Top of Given data

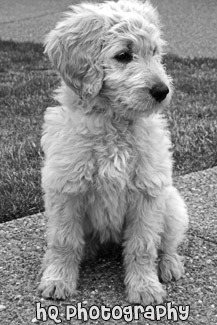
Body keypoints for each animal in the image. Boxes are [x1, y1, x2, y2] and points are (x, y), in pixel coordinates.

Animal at [38, 0, 189, 304]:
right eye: (123, 55)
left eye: (154, 52)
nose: (163, 91)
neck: (114, 123)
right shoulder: (65, 189)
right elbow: (63, 241)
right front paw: (58, 279)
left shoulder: (147, 192)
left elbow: (143, 246)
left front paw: (144, 287)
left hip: (172, 207)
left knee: (166, 243)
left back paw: (170, 265)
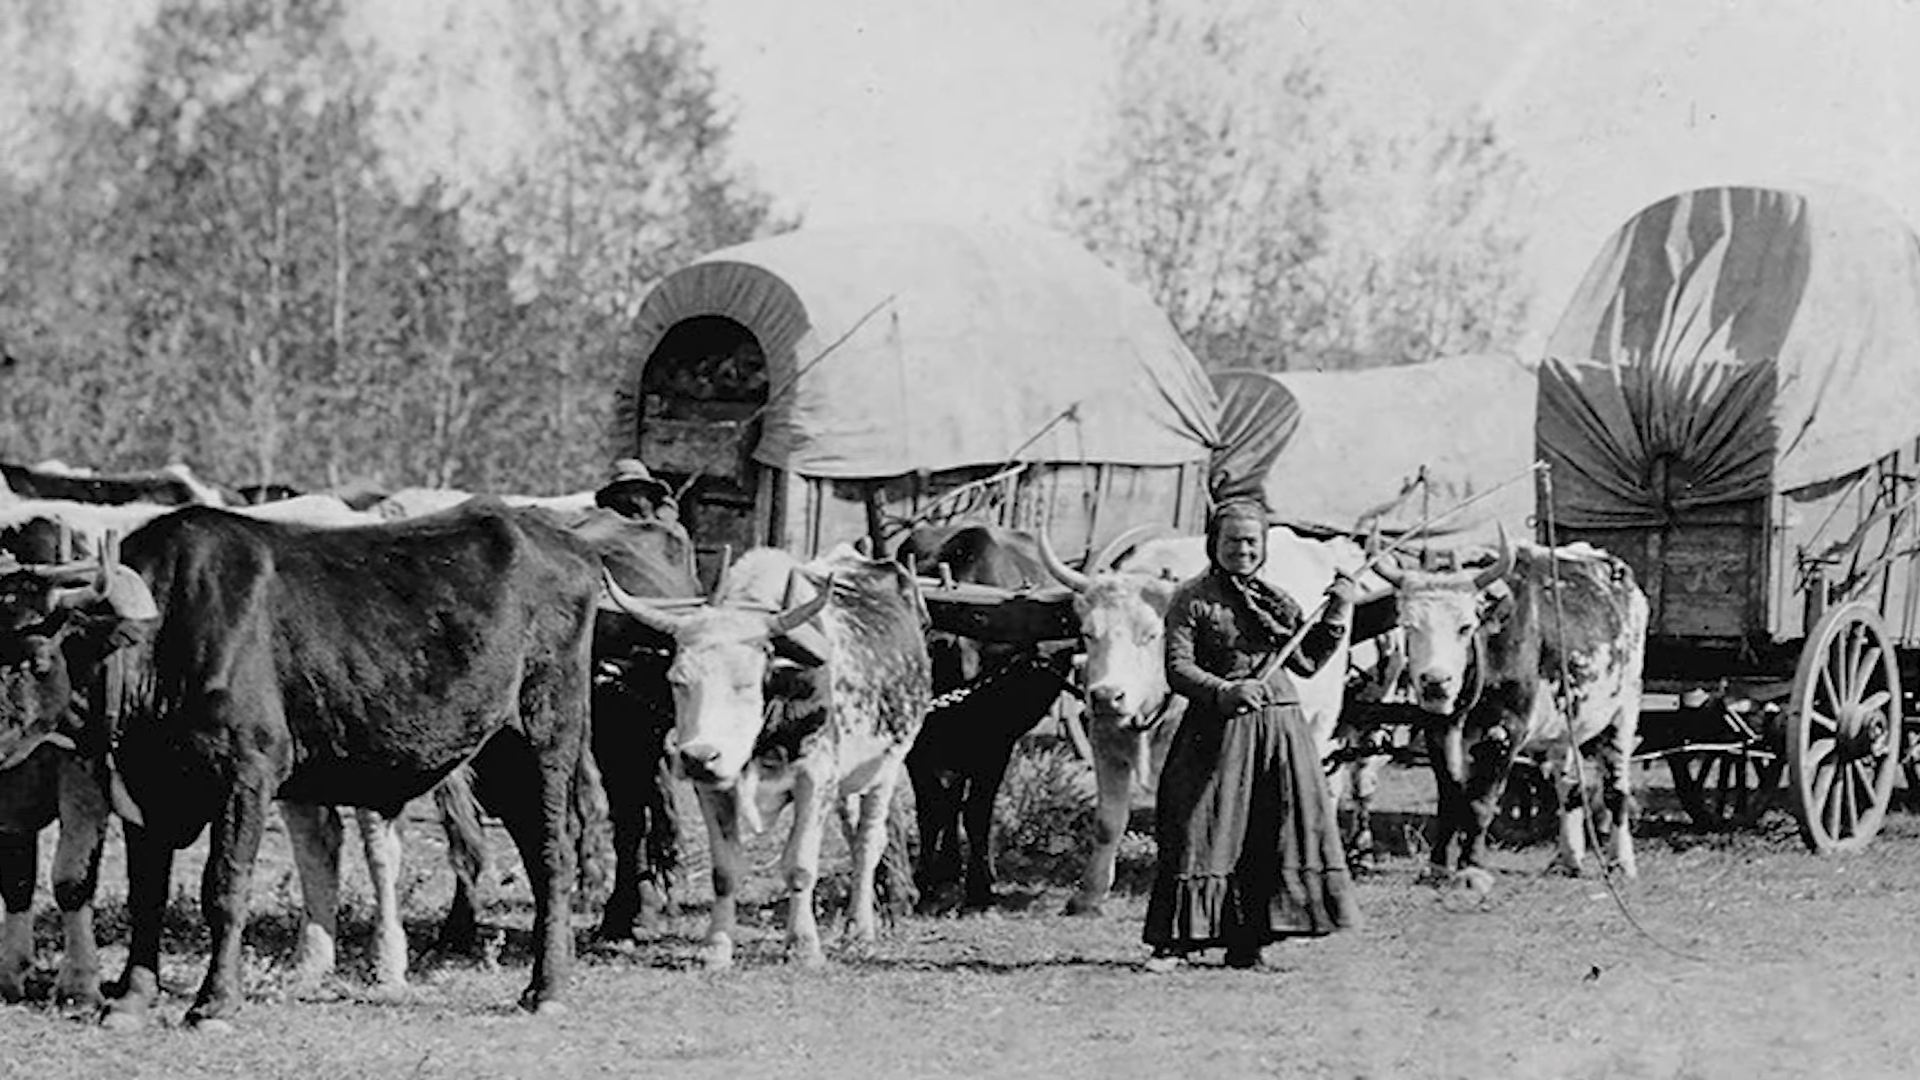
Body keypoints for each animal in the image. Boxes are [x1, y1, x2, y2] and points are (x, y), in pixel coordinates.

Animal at [59, 501, 598, 1029]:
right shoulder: (143, 791)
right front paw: (130, 999)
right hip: (501, 759)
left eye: (44, 658)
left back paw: (546, 989)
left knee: (552, 855)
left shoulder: (247, 776)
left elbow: (225, 888)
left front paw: (214, 1003)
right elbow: (147, 894)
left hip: (542, 740)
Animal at [601, 546, 932, 969]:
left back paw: (859, 929)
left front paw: (803, 945)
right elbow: (724, 872)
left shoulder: (815, 778)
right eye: (677, 680)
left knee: (868, 844)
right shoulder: (713, 788)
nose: (698, 757)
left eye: (746, 683)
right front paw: (716, 946)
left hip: (886, 768)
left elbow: (800, 866)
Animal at [893, 525, 1077, 914]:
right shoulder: (916, 751)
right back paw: (947, 867)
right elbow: (930, 808)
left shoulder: (996, 744)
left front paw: (980, 889)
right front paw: (925, 882)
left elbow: (976, 811)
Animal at [1373, 529, 1648, 883]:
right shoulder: (1437, 729)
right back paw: (1568, 859)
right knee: (1569, 789)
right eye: (1409, 625)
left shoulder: (1504, 731)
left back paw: (1621, 862)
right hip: (1565, 726)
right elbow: (1450, 799)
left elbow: (1480, 803)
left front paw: (1471, 868)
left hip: (1624, 711)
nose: (1435, 681)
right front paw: (1437, 867)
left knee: (1616, 789)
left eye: (1465, 626)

Bottom of Given data

● Exercise aim
Filter the records above and return every line that holds the word "front".

● Result of the exercise
right front paw: (58, 279)
left front paw: (144, 287)
right front paw: (130, 999)
left front paw: (214, 1003)
left front paw: (803, 945)
right front paw: (716, 946)
left front paw: (980, 889)
right front paw: (925, 882)
left front paw: (1471, 868)
right front paw: (1437, 867)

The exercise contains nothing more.